(Kumpulan Tugas):
- 1) Tulis ulang bagian kisah Umar bin Abdul Aziz dari "Umar menoleh ke" sampai "dengan kaum muslimin.", dengan mengganti "masjid" menjadi "surau".
- 2) Tolong sebutkan semua nama orang yang muncul dalam kisah Umar bin Abdul Aziz.

***** Kutipan Teks *****

Sesuai dengan janji Sufiz.com, hari ini kami sajikan kisah lebih lengkap tentang Umar bin Abdul Aziz, selamat menikmati
Umar bin Abdul Aziz memberisihkan kedua tangannya dari debu kuburan Khalifah sebelumnya, Sulaiman bin Abdul Malik. Tiba-tiba ia mendengar suara gemuruh bumi di sekitarnya. Ia berpaling seraya berkata, “Apa ini?”
Mereka berkata, “Inilah kendaraanmu, wahai Amirul Mukminin. Ini telah disiapkan untuk Anda kendarai,” Umar melihatnya dengan sebelah mata, lalu berkata dengan suara gemetar dan terbata-bata karena kelelahan dan kurang tidur, “Apa hubungannya denganku, jauhkan semua itu dariku, mudah-mudahan Allah memberkati kalian. Bawa kemari keledaiku. Ia sudah cukup bagiku.”
Baru saja ia duduk di atas punggung keledainya, komandan pengawal datang berjalan di depannya, bersama sekelompok anak buahnya yang berbaris rapi di sekelilingnya. Di tangan mereka tergenggam tombak yang mengkilat.
Umar menoleh ke arah mereka dan berkata, “Aku tidak membutuhkan pengawalan kalian semua, aku hanyalah orang biasa dari kalangan kaum muslimin, aku berjalan sama seperti mereka.”
Selanjutnya Umar berjalan menuju masjid untuk shalat berjemaah bersama orang-orang. Selesai menunaikan shalat berjamaah ia berpidato di depan orang-orang itu, “Wahai manusia, sesungguhnya aku mendapatkan cobaan dengan diangkatnya aku sebagai Khalifah ini, yang tanpa diminta persetujuan terlebih dulu memintanya atau dimusyawarahkan terlebih dengan kaum muslimin.
Sesungguhnya aku melepaskan baiat yang ada di pundak kalian untukku. Selanjutnya pilihlah dari kalangan kalian sendiri seorang khalifah yang kalian ridhai.”
Orang-orang yang hadir pun berteriak dengan satu suara, “Kami telah memilihmu, wahai Amirul Mukminin dan kami ridha terhadapmu. Aturlah urusan kami dengan karunia dan berkah Allah SWT.”
Ketika suara-suara itu telah hening dan tenang, Umar memuji Allah SWT dan bershalawat kepada junjungan Nabi Muhammad SAW. Ia mulai mengajak orang-orang supaya bertaqwa, mengajak mereka supaya berzuhud dari kehidupan dunia, mendorong mereka kepada kehidupan akhirat dan mengingatkan mereka kepada kematian.

***** Materi yang Disediakan *****

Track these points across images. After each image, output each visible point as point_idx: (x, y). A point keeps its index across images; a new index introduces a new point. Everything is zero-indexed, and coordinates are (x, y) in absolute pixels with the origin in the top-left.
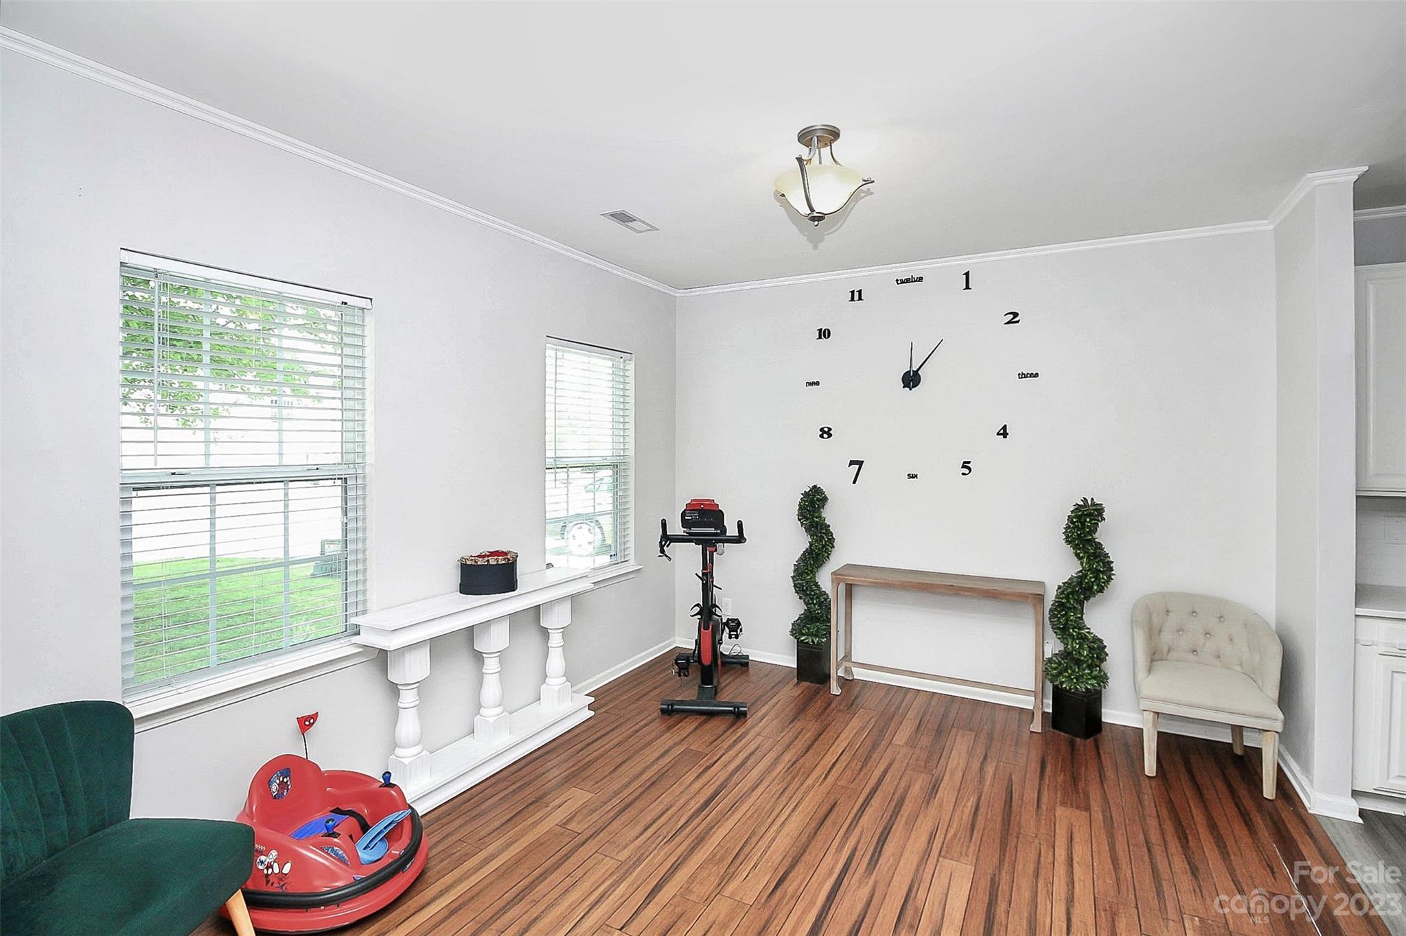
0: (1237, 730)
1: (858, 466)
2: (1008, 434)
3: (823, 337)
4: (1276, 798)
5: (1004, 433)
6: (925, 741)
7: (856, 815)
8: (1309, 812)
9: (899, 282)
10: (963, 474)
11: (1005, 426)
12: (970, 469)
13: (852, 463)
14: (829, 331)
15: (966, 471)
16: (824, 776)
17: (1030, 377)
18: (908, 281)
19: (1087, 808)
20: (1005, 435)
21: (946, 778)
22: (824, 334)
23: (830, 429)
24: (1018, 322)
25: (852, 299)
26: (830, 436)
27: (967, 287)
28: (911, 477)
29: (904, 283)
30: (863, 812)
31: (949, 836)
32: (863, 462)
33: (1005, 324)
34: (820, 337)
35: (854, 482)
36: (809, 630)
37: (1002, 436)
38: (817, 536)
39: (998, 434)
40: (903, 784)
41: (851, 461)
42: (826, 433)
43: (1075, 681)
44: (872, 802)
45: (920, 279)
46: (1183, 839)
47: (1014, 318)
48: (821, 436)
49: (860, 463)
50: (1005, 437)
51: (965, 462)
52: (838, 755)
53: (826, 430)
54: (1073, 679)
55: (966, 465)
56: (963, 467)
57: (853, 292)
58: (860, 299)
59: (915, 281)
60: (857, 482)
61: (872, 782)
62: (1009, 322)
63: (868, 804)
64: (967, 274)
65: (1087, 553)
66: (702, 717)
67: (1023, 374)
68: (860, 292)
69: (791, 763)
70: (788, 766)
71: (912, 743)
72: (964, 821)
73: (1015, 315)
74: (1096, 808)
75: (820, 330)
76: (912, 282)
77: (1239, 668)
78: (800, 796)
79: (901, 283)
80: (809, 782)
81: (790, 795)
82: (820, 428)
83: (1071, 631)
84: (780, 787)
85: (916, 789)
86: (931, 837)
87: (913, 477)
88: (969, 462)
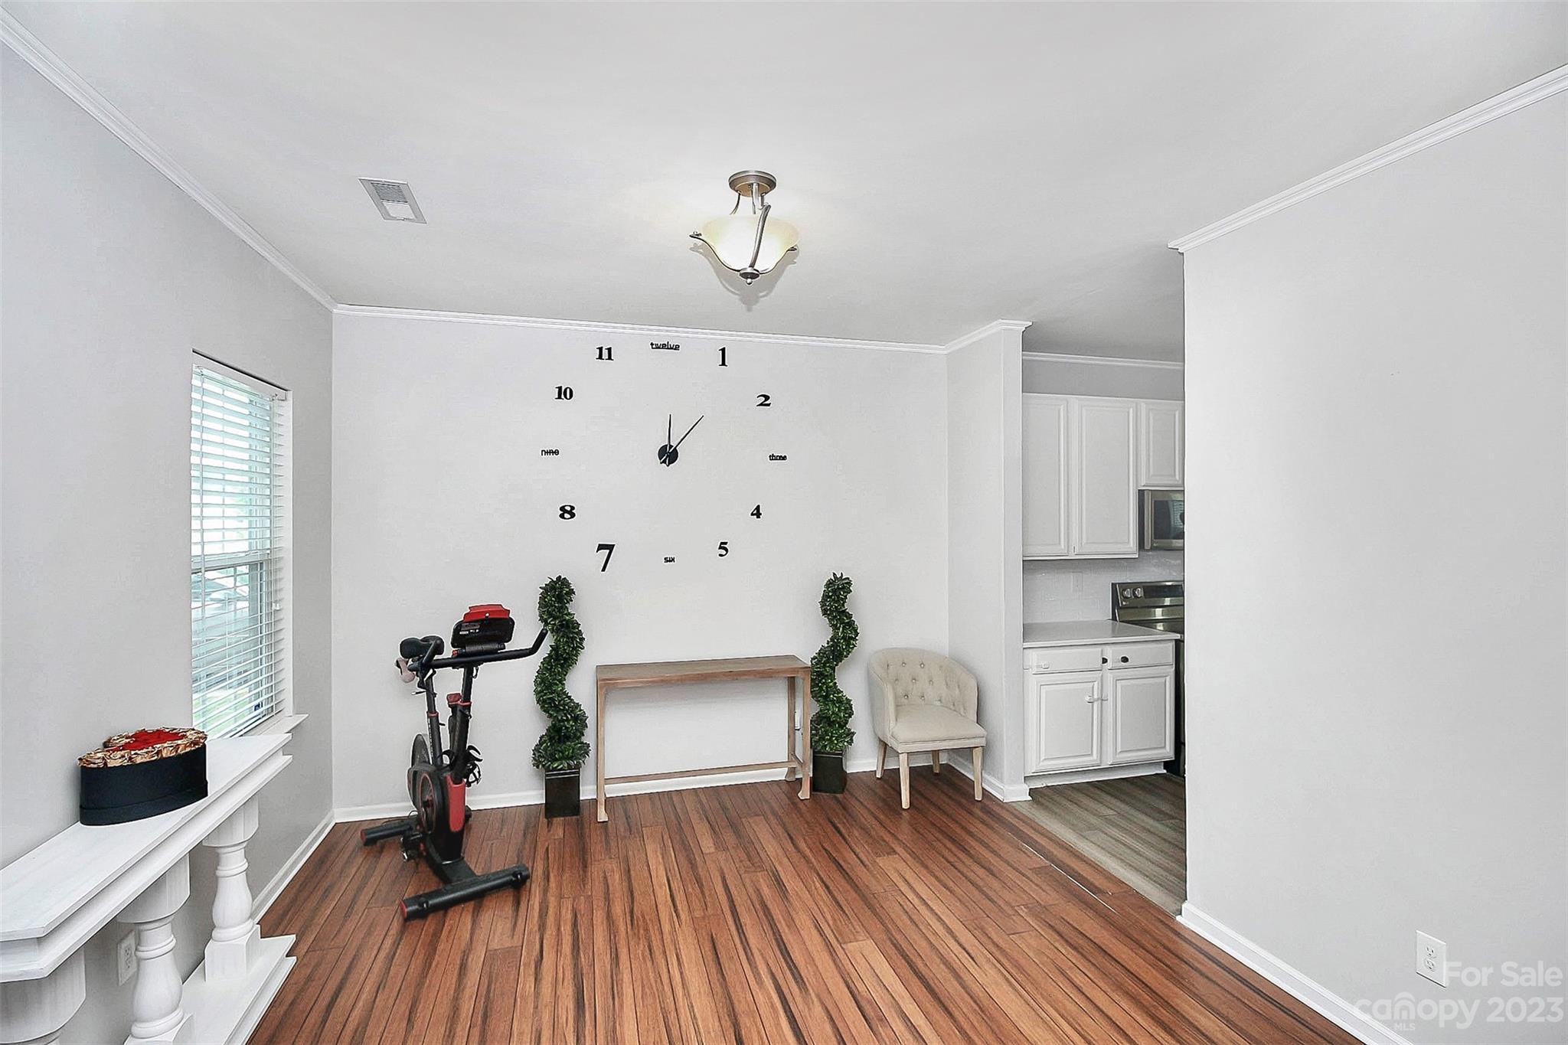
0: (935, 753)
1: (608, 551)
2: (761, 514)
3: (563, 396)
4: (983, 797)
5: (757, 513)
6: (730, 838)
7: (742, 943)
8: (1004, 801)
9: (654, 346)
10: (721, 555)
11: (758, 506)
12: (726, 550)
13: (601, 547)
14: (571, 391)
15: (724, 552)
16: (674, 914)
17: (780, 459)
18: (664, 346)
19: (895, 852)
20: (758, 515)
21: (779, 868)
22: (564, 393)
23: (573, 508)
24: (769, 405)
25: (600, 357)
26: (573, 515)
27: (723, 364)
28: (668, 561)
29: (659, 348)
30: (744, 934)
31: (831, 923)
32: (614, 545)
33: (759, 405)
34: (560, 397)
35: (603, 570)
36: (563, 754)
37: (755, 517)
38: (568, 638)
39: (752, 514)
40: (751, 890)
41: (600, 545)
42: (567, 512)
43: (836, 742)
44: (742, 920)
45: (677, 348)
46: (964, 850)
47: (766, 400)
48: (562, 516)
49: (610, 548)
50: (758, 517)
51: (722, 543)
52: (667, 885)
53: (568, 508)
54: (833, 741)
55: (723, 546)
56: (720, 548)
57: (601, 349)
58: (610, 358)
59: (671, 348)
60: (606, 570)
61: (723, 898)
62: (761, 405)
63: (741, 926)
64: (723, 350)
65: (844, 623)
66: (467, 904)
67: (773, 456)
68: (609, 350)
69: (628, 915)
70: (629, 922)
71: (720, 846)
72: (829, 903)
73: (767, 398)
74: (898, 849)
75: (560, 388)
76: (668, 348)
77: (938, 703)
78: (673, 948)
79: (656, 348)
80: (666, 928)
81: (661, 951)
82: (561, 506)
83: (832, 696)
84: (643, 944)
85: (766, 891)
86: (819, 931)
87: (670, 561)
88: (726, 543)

*****

(Jawaban Soal):
- 1)
Umar menoleh ke arah mereka dan berkata, “Aku tidak membutuhkan pengawalan kalian semua, aku hanyalah orang biasa dari kalangan kaum muslimin, aku berjalan sama seperti mereka.”
Selanjutnya Umar berjalan menuju surau untuk shalat berjemaah bersama orang-orang. Selesai menunaikan shalat berjamaah ia berpidato di depan orang-orang itu, “Wahai manusia, sesungguhnya aku mendapatkan cobaan dengan diangkatnya aku sebagai Khalifah ini, yang tanpa diminta persetujuan terlebih dulu memintanya atau dimusyawarahkan terlebih dengan kaum muslimin.

- 2)
Umar bin Abdul Aziz
Sulaiman bin Abdul Malik
Nabi Muhammad SAW